Search code examples
elasticsearchlogstashlogstash-configuration

Reading and using elasticsearch metada with logstash configuration

I am having a problem to read a dump file from elasticsearch in another system and push it to my elasticsearch using Logstash via file input plugin. My dump file looks like this:

{"_index":"logstash-2018.06.14","_type":"doc","_id":"9Q-9AGQBaaf188t_6DmH","_score":1,"_source":{"offset":124076,"tags":["filebeat_json","beats_input_raw_event","_jsonparsefailure"],...}
{"_index":"logstash-2018.06.14","_type":"doc","_id":"DQ-9AGQBaaf188t_6DqH","_score":1,"_source":{"offset":145573,"tags":["filebeat_json","beats_input_raw_event","_jsonparsefailure"],...}

with my configuration file as follow:

input{
        file{
                path=> "/home/vm01/Documents/log/output.json"
                type=>"log"
                start_position => "beginning"
                sincedb_path=>"/home/vm01/Documents/sincedb_redefined"
                codec => multiline
                {
                        pattern => '^\{'
                        negate => true
                        what => previous
                }
        }
}

filter{
        if [type] == "log"{
                json{
                        source=>"message"
                }
        } 
}

output{
        if [type] == "log"{
                elasticsearch{
                        hosts=>"localhost:9200"
                        index=>"log-%{+YYYY.MM.dd}"
                }
        } 
}

But it gave me error like this:

[WARN ] 2018-07-10 13:13:53.685 [Ruby-0-Thread-18@[main]>worker7: /usr/share/logstash/logstash-core/lib/logstash/pipeline.rb:385] elasticsearch - Could not index event to Elasticsearch. {:status=>400, :action=>["index", {:_id=>nil, :_index=>"logstash-2018.07.10", :_type=>"doc", :_routing=>nil}, #<LogStash::Event:0x17052ccb>], :response=>{"index"=>{"_index"=>"logstash-2018.07.10", "_type"=>"doc", "_id"=>"gvflg2QB1n75DXFZzVPL", "status"=>400, "error"=>{"type"=>"mapper_parsing_exception", "reason"=>"Field [_type] is a metadata field and cannot be added inside a document. Use the index API request parameters."}}}}

I suspect it is because the dump file already contains all metadata of Elasticsearch from previous VMs and it could not be inserted into the new push. Is there a way for me to use the metadata inside the file rather than the one newly created?

Solution

  • I think you should use elasticdump for ingesting this es dump file into elasticsearch.It will create indices using the metadata present in the input logs or you can even specify the name of the index explicitly.
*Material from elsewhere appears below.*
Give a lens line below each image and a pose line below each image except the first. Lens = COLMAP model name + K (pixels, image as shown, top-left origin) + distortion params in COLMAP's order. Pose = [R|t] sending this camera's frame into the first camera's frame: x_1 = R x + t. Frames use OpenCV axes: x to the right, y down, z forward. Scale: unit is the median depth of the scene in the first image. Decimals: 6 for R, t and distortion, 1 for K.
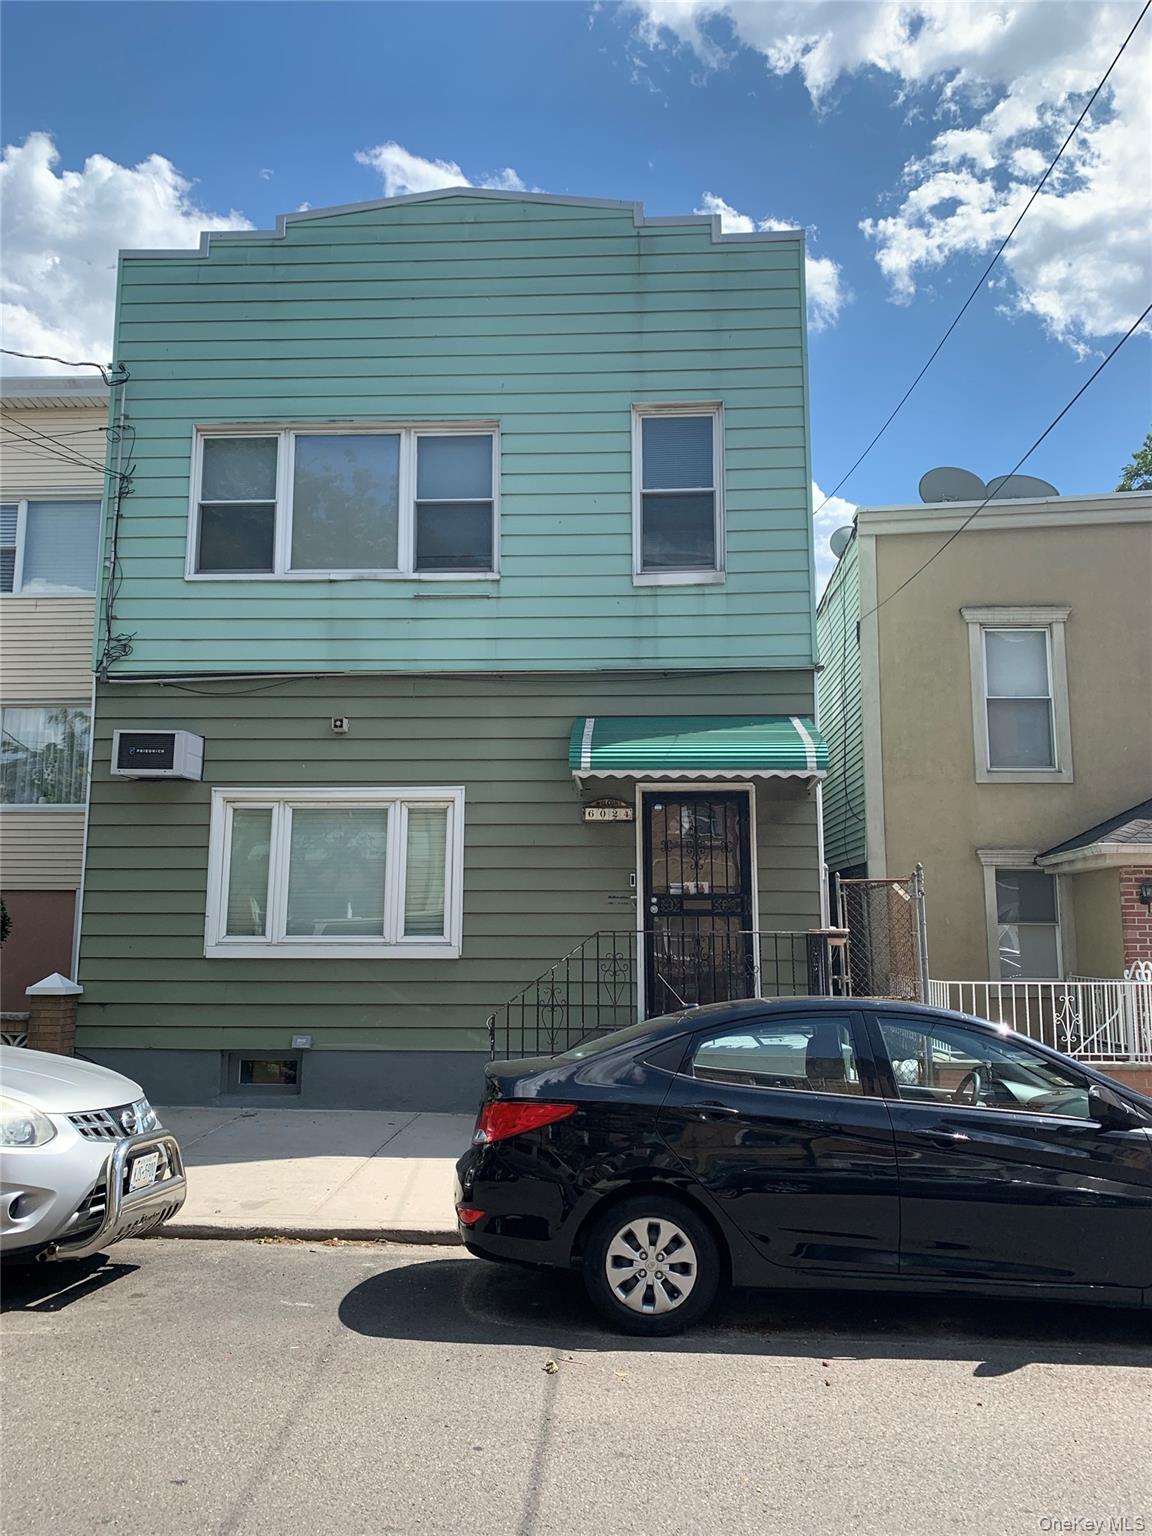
lens RADIAL K [[1178.5, 0, 582.0], [0, 1178.5, 774.7], [0, 0, 1]] dist [0.041613, -0.038399]
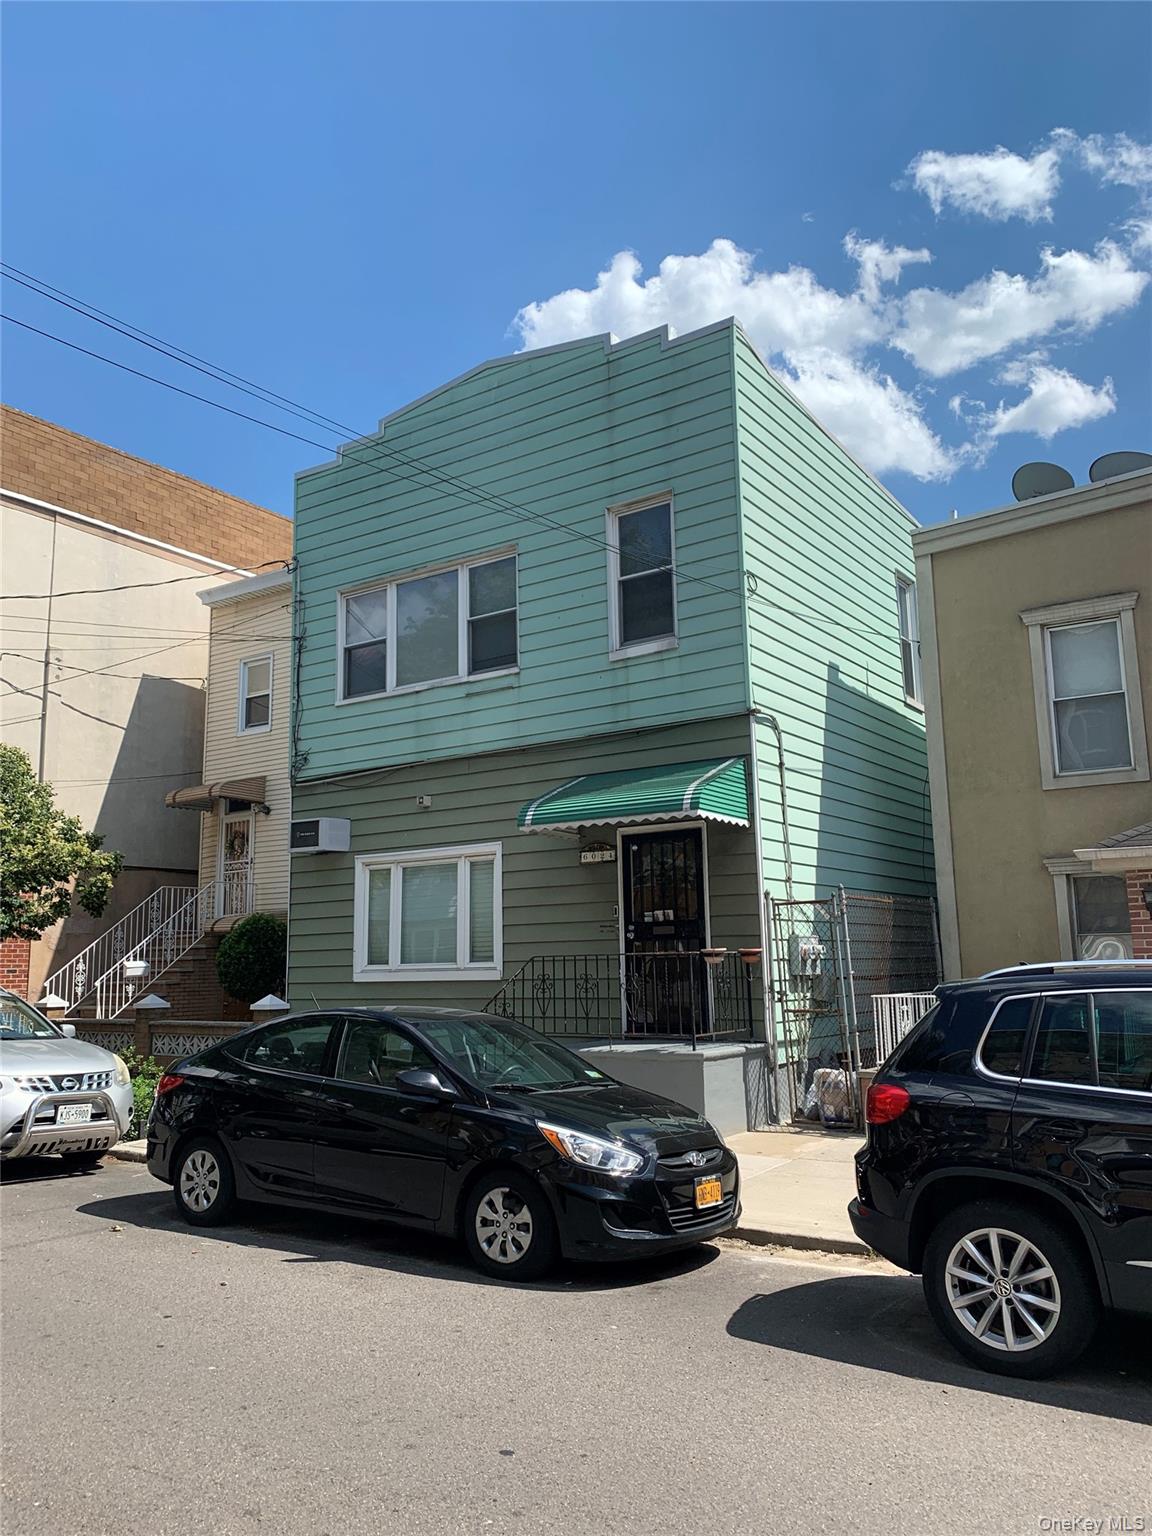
lens RADIAL K [[1178.5, 0, 576.0], [0, 1178.5, 766.2], [0, 0, 1]] dist [0.041613, -0.038399]
pose [[0.856598, -0.106426, -0.504889, 0.593550], [0.094146, 0.994309, -0.049863, -0.000047], [0.507322, -0.004821, 0.861743, -0.036397]]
    Link for elasticdump:-> https://www.npmjs.com/package/elasticdump

    elasticdump is very easy to use and at times proves highly useful.

    In the above case I just needed to use the following command(json_stack.log contains the input logs):->

    elasticdump --input=json_stack.log --output=http://192.168.133.187:9200/

    This will create indices based on the metadata present in the input log:-^

    elasticdump --input=json_stack.log --output=http://192.168.133.187:9200/bhavya

    This will create index with the name bhavya:-^

    This data can also be ingested using logstash, but the simpler and better approach is using elasticdump.If you need help installing elasticdump, I'll let you know the steps but try installing it yourself first.